Voy en el autobús y la mujer que está sentada a mi lado no deja de hablar por el móvil, llega a hacerse pesado. Por las conversaciones que mantiene deduzco que es programadora de aplicaciones informáticas para la salud y en una de sus llamadas le comenta a un colega que hay que conocer muy bien al proveedor, el producto y a quién va dirigido pero, sobre todo, contactar a fondo con el proveedor. Esto me evoca una verdad, que cuanto menos frecuentamos nosotros a nuestro Proveedor menos aptos nos volvemos para atender los matices de los rostros. Escucharla me recuerda que estamos constantemente frente a pantallas: la del móvil, la del ordenador, la de la tele… Pantallas que nos abren posibilidades de una comunicación ilimitada pero que quizás nos dejan la mirada y el oído deficitarios para captar lo más cercano. Estas últimas semanas he andado con cierto malestar conmigo misma, debo correos, debo llamadas, debo interés, y me toma esa sensación de no llegar, de saturación, de olvidos que provocan que otras personas se resientan. Es como cuando está lleno un vaso y se derrama lo que sigues echando y, por unos instantes, quisiera volver a aquellos tiempos donde la comunicación era menos acelerada y menos virtual. Me hace bien reconocer que no estoy viviendo como quisiera, al menos me pone de rodillas. De repente, a alguien a quien quiero le sorprende una enfermedad grave y la vida se detiene, e intento recuperar el deseo de vivir intensamente junto a otros, cada día, como lo más sagrado que tenemos.
Leo un escrito de la periodista Ángeles Caso que me resuena adentro, ella dice: “Quiero toda la serenidad para sobrellevar el dolor y toda la alegría para disfrutar de lo bueno. Un instante de belleza a diario… No estar jamás de vuelta de nada. Seguir llorando cada vez que algo lo merezca, pero no quejarme de ninguna tontería. No convertirme nunca, nunca, en una mujer amargada, pase lo que pase”.

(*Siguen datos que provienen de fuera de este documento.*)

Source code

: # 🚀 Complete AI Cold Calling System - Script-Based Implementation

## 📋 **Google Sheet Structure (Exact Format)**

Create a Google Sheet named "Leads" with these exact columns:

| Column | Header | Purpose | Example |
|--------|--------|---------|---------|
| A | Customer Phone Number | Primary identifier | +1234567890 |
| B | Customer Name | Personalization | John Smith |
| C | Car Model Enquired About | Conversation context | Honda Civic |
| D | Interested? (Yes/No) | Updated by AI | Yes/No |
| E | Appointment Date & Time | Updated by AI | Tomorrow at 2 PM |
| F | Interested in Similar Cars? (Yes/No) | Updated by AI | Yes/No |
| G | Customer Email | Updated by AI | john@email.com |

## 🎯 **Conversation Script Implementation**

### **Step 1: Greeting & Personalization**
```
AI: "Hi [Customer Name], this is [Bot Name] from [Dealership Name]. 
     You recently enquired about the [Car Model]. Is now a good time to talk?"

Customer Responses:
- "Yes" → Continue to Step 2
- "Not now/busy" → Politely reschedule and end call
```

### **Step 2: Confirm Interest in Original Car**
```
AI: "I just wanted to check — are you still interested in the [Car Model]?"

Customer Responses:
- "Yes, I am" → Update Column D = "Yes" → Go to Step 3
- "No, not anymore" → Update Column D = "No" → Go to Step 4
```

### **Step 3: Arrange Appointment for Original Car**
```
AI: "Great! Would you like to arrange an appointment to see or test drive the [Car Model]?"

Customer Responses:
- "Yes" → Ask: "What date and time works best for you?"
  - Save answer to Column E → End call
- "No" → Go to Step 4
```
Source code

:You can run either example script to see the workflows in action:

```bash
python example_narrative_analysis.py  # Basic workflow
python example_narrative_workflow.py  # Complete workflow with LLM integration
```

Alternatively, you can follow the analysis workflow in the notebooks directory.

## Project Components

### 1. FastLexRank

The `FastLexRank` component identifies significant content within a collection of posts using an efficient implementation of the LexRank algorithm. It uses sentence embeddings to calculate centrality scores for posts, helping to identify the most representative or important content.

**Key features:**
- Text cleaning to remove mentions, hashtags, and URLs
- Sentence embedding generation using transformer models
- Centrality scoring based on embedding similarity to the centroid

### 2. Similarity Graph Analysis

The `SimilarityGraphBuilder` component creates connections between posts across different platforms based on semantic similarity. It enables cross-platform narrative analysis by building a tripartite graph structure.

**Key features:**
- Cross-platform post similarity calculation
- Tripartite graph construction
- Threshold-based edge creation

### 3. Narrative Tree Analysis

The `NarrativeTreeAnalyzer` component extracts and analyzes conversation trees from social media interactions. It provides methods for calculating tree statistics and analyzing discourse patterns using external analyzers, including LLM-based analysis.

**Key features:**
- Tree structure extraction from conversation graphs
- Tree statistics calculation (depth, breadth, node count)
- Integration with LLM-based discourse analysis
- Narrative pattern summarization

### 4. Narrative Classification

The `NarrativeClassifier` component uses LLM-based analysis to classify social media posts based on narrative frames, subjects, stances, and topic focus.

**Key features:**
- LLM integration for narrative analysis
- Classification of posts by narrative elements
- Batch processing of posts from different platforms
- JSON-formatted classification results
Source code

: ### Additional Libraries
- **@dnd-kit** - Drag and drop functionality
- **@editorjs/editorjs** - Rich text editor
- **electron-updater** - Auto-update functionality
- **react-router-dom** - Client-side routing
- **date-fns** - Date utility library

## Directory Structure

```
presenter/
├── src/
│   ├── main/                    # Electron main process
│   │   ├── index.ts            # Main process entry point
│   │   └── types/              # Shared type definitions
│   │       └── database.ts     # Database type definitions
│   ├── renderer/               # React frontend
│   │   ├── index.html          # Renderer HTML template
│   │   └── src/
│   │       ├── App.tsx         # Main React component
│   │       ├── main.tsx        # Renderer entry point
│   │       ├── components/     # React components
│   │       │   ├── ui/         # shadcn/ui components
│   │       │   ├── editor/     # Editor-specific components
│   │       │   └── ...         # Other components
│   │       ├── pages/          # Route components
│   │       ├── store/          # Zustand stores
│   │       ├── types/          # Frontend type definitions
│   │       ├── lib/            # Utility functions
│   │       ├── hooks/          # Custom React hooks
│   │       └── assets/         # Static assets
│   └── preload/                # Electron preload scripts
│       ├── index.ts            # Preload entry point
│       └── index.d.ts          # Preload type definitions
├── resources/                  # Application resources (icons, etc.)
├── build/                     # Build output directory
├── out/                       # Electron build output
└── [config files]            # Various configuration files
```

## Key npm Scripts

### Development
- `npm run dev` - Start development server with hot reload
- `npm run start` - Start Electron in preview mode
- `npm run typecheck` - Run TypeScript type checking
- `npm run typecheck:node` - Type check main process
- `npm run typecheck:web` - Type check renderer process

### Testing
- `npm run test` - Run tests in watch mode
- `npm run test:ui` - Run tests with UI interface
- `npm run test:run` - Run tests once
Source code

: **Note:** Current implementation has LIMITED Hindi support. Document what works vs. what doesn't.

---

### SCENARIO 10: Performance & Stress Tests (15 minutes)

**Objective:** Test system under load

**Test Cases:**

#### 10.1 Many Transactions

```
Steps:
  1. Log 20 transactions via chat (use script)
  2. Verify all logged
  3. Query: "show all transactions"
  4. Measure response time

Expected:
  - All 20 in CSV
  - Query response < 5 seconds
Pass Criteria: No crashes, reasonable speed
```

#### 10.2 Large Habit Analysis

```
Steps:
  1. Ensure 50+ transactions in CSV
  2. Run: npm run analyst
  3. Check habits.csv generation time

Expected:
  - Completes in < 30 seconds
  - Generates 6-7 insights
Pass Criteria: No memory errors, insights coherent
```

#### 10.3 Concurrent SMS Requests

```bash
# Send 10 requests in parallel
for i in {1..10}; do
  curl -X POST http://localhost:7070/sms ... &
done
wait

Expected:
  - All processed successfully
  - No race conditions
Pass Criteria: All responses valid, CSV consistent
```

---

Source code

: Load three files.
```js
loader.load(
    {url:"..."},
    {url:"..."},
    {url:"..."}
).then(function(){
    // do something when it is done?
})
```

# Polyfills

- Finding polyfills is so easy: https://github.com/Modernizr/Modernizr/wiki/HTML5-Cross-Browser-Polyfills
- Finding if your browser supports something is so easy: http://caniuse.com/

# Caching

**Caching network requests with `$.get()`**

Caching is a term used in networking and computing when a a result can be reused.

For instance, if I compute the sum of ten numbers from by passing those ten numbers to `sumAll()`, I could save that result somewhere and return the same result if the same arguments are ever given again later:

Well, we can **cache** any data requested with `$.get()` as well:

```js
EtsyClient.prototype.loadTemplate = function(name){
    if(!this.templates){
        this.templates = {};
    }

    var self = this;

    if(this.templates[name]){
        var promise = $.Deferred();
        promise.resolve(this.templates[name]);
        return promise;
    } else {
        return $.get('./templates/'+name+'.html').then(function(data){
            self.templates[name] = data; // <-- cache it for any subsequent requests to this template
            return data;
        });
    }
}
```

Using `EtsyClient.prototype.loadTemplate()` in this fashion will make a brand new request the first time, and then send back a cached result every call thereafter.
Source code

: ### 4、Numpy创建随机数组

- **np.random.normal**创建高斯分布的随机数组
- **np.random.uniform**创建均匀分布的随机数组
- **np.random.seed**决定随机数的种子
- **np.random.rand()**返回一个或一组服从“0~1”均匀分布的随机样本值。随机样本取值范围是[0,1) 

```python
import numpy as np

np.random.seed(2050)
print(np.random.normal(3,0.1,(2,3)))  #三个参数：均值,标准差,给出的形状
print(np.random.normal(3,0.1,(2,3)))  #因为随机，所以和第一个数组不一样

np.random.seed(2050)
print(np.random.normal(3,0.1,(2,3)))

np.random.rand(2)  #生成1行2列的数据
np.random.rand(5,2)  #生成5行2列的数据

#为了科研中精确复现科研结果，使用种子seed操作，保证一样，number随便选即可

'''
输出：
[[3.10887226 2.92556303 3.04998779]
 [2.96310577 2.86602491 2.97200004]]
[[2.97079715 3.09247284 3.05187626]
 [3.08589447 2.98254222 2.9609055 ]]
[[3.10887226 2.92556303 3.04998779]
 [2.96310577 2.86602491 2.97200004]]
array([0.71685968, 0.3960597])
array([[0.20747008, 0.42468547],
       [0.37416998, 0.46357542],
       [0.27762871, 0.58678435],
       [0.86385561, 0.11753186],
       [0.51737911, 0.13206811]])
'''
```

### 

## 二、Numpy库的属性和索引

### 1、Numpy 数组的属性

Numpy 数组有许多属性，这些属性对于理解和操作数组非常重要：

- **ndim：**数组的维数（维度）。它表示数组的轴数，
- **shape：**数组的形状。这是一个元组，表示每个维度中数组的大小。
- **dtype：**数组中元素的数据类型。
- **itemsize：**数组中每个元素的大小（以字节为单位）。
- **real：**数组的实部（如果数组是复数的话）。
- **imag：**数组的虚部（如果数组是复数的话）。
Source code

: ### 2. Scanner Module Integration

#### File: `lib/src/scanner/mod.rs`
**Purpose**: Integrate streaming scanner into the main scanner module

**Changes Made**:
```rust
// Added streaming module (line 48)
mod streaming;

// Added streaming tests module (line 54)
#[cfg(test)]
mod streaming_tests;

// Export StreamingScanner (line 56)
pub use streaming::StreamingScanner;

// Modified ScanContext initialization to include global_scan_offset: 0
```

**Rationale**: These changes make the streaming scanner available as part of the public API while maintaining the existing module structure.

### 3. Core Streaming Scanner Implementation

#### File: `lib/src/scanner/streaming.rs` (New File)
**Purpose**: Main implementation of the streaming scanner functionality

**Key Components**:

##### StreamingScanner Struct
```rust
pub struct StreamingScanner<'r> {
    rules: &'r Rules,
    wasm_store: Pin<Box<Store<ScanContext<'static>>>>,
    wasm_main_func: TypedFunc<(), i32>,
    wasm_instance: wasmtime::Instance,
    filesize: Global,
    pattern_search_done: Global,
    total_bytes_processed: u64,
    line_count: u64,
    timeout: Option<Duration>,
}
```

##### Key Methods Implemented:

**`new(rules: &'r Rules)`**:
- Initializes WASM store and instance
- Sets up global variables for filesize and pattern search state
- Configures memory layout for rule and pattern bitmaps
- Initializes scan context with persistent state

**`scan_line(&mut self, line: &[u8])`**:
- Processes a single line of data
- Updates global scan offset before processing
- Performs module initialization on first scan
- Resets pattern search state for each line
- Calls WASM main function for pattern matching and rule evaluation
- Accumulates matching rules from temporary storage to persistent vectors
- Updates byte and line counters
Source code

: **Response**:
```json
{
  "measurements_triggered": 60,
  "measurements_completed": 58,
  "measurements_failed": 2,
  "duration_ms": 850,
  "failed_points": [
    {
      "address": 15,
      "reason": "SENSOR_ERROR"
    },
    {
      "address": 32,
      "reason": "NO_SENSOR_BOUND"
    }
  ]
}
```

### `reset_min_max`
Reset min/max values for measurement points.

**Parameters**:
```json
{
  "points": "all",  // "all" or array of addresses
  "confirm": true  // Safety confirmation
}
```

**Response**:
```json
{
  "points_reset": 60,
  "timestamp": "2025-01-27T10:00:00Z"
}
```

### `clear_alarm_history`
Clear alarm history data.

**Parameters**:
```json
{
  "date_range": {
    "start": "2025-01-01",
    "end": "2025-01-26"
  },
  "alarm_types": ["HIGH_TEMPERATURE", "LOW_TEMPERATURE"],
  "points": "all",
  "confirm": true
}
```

En este día de niebla y lluvia que contemplo al abrigo del autobús, quiero aprender que del mismo modo que este tiempo frío y gris es necesario para el ritmo de la naturaleza, y para su fecundidad, lo es también para el ritmo y la maduración de nuestras vidas. Y casi llegando a Madrid balbuceo algo que mi acompañante de asiento me ha provocado sin saberlo: “Mi bien amado Proveedor, sólo Tú puedes sanar mi desasosiego, sólo Tú ordenar mi distraído corazón”.